The Alice Salomon University of Applied Sciences, Berlin, looks back over a long tradition: in 2008 it celebrated the 100th anniversary of its founding. The history of ASH Berlin is closely bound up with both the development of modern social work and the life’s work of Alice Salomon.

 

Its roots stretch back into the 19th century, when systematic training in social work was first established in Germany. In 1908, Alice Salomon (1872–1948) founded the “Social School for Women” [Soziale Frauenschule] in Berlin-Schöneberg, whose two-year, interdenominational programme became a model for the establishment of other schools and greatly influenced the development of social work in Germany. Already in its early years, the school attached great importance to interdisciplinarity, close linkages between theory and practice and an international orientation – principles that remain important at ASH Berlin today.

In 1933, with the start of the Nazi dictatorship, the Social School for Women dismissed its Jewish members and abandoned its emancipatory orientation and focus on social justice. Alice Salomon was expelled from Germany in 1937. After liberation from the Nazi dictatorship, the school was able to take up its work once again in June of 1945, drawing on its training programme from the 1920s and looking to democratic American models for guidance.

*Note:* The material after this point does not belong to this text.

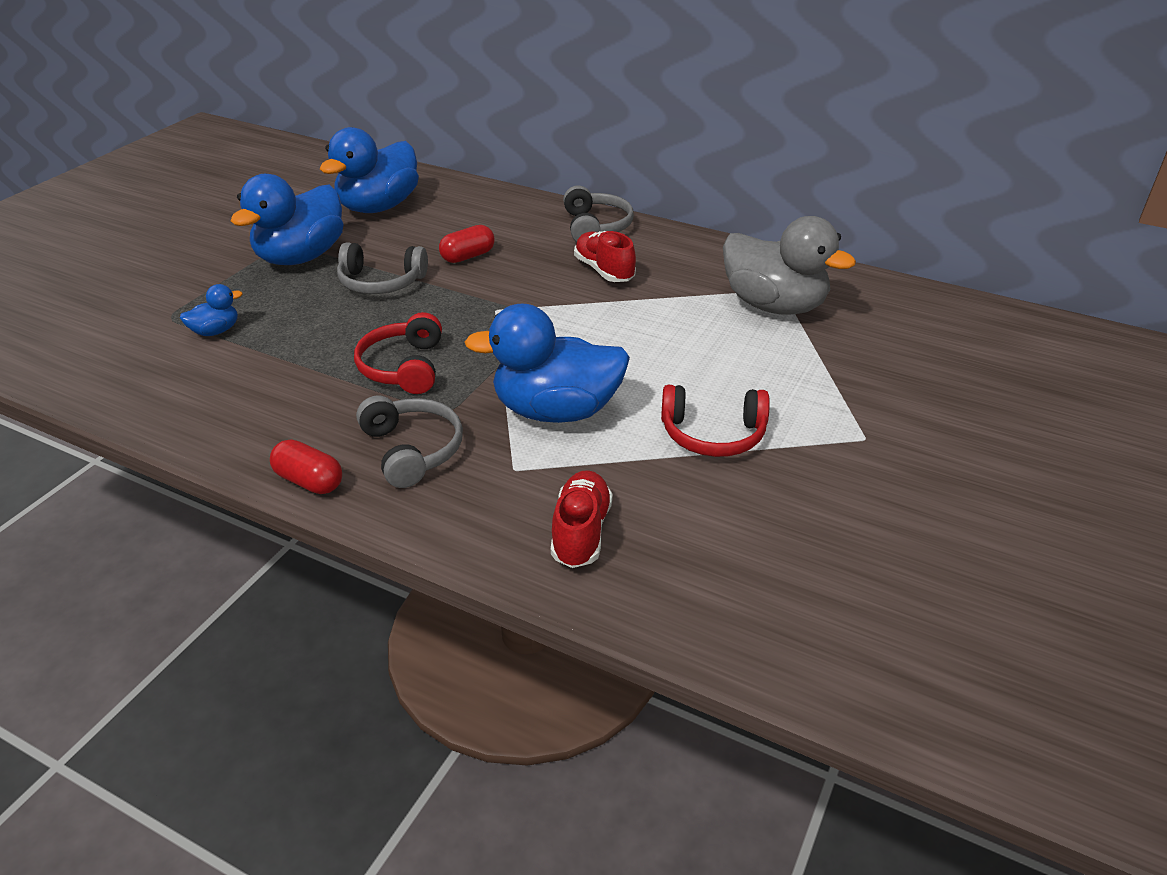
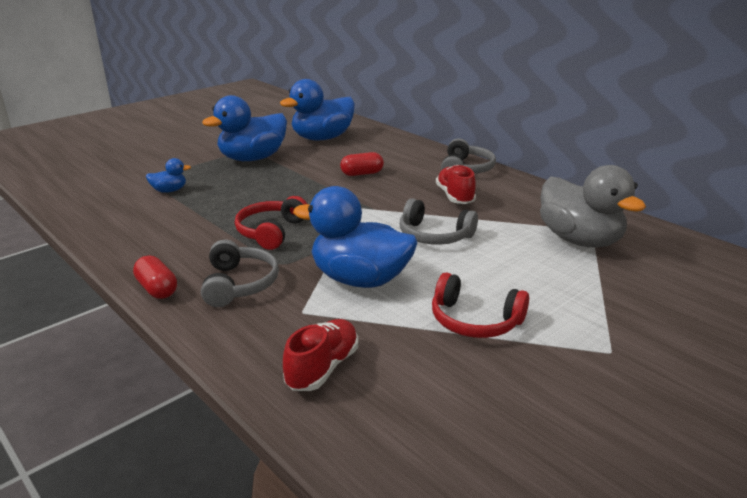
camera: 20 degrees right, 10 degrees down
(381, 282) = (293, 180): grey headphones -> grey headphones (434, 235)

In connection with the educational reforms of the late 1960s, ASH Berlin was expanded in 1971 into the “University of Applied Sciences for Social Work and Social Pedagogy” [Fachhochschule für Sozialarbeit und Sozialpädagogik], a transformation that involved its integration of the Catholic “Helene Weber Academy” [Helene-Weber-Akademie] and the “Workers’ Welfare Seminar” [Seminar der Arbeiterwohlfahrt]. The University of Applied Sciences has born the name of Alice Salomon since 1991. Within the context of the development of new training concepts and structures, a second programme of study, “Health and Social Care Management”, was set up in 1994. In 1999, the first masters programme, “Intercultural Conflict Management”, was created. The first bachelors programmes followed in 2004: “Early Childhood Education" and “Physiotherapy/Occupational Therapy”. ASH Berlin took on a pioneering role in Germany through its introduction of these programmes and the associated establishment of those professional fields as academic disciplines. In 1998, ASH Berlin relocated to a newly constructed building in Berlin’s Hellersdorf district. With that move to a district in eastern Berlin, a new aspect of the formerly divided city’s history was absorbed into the institution’s biography. The year 2001 saw the opening of the Alice Salomon Archives in the institution’s historical rooms in Schöneberg and the grant of the first “Alice Salomon Award”. The award, presented every two years, honours individuals who have made an outstanding contribution towards the emancipation of women and the development of social work and who are continuing the work of Alice Salomon under the conditions of the present day.